Passage shown:
The following replaces the announcement released on the 2nd August 2012 at 11.10 RNS number 1630J. Amendments re: clarification of trade date and Gallagher Holdings Limited directors' responsibility. The full amended text appears below.

 

 

 

 

Abbey plc

Rule 5.4 Announcement - Amendment

 

Gallagher Holdings Limited

02 August 2012

 

ANNOUNCEMENT IN ACCORDANCE WITH RULE 5.4 OF THE IRISH TAKEOVER RULES

GALLAGHER HOLDINGS LIMITED (amendment)

 

Further to the Rule 2.5 announcement made by Gallagher Holdings Limited on 1 August 2012 and in accordance with Rule 5.4 of the Irish Takeover Rules, Gallagher Holdings Limited ("GHL") confirms that it acquired 931,578 ordinary shares ("Shares") in Abbey plc from I. G. International Management Ltd on 1 August 2012, at a price of Stg 530 pence per share.

 

The Shares acquired represent approximately 4.4 per cent. of the entire issued ordinary share capital of Abbey plc. GHL's total shareholding following the acquisition is 11,098,081 ordinary shares, representing approximately 51.6 per cent. of the existing issued ordinary share capital of Abbey plc. 

 

In addition to the Gallagher Holdings Limited shareholding disclosed above, members of the Gallagher family who are acting in concert with GHL hold in aggregate 41,140 Abbey Shares, representing approximately 0.2 per cent. of the existing issued ordinary share capital of Abbey plc

 

The acquisition of these shares triggered a requirement under Rule 9 of the Irish Takeover Rules to make a mandatory cash offer for the entire issued and to be issued ordinary share capital of Abbey (other than those Abbey Shares that are already owned by Gallagher Holdings Limited) at the highest price paid by Gallagher Holdings Limited for Abbey Shares over the last 12 months.

 

Notes

 

The Directors of Gallagher Holdings Limited accept responsibility for the information contained in this Announcement save that the only responsibility accepted by the Directors of Gallagher Holdings Limited in respect of such information relating to Abbey, which has been compiled from public sources, is to ensure that such information has been correctly and fairly reproduced and presented. Subject to the aforesaid, to the best of the knowledge and belief of the Directors of Gallagher Holdings Limited (who have taken reasonable care to ensure that such is the case), the information contained in this Announcement for which they are responsible is in accordance with the facts and does not omit anything likely to affect the import of such information.

Exercise A: In the rows, take everything from the first line down to the line containing "title Horizontal Gaze" and rewrite it with "bbox" changed to "bounding box", keeping everything else the same.
The announcement above and the rows that follow come from unrelated sources.

Input material:

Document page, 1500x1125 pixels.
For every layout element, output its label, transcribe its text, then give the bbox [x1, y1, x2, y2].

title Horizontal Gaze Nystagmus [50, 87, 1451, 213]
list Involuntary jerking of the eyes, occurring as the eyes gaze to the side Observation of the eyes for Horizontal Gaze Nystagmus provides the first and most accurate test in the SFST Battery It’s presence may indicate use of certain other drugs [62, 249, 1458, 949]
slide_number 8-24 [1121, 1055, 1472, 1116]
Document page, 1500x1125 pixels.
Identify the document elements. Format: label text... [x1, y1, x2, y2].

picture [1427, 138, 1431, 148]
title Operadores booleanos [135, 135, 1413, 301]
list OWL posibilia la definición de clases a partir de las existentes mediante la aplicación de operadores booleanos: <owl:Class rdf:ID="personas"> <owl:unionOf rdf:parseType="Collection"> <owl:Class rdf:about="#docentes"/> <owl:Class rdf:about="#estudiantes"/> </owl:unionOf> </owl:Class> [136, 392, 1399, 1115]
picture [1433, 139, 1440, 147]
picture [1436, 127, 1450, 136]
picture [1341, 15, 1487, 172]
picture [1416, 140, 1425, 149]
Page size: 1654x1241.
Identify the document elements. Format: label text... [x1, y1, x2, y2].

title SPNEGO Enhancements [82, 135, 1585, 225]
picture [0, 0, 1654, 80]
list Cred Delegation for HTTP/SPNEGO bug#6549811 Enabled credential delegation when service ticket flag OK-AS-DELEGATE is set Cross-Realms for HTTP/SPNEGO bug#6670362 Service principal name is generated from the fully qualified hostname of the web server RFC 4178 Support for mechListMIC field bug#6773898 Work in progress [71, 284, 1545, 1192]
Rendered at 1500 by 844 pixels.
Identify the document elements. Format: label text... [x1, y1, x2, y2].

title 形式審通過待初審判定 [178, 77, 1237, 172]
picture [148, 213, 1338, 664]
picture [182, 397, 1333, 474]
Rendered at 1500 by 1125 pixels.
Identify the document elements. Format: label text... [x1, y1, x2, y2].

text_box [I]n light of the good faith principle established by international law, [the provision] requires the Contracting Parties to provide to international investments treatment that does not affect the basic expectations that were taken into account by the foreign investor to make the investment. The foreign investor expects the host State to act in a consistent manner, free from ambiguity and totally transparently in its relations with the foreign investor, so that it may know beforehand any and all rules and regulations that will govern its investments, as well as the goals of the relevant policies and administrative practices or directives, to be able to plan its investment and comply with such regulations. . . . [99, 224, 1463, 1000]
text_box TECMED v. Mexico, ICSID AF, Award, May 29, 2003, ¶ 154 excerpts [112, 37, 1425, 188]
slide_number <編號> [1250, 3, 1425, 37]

Exercise B: Reproduce word for word everything in the share acquisition announcement from "In addition to" down to "last 12 months.".

Expected output A:
Document page, 1500x1125 pixels.
For every layout element, output its label, transcribe its text, then give the bounding box [x1, y1, x2, y2].

title Horizontal Gaze Nystagmus [50, 87, 1451, 213]

Expected output B:
In addition to the Gallagher Holdings Limited shareholding disclosed above, members of the Gallagher family who are acting in concert with GHL hold in aggregate 41,140 Abbey Shares, representing approximately 0.2 per cent. of the existing issued ordinary share capital of Abbey plc

 

The acquisition of these shares triggered a requirement under Rule 9 of the Irish Takeover Rules to make a mandatory cash offer for the entire issued and to be issued ordinary share capital of Abbey (other than those Abbey Shares that are already owned by Gallagher Holdings Limited) at the highest price paid by Gallagher Holdings Limited for Abbey Shares over the last 12 months.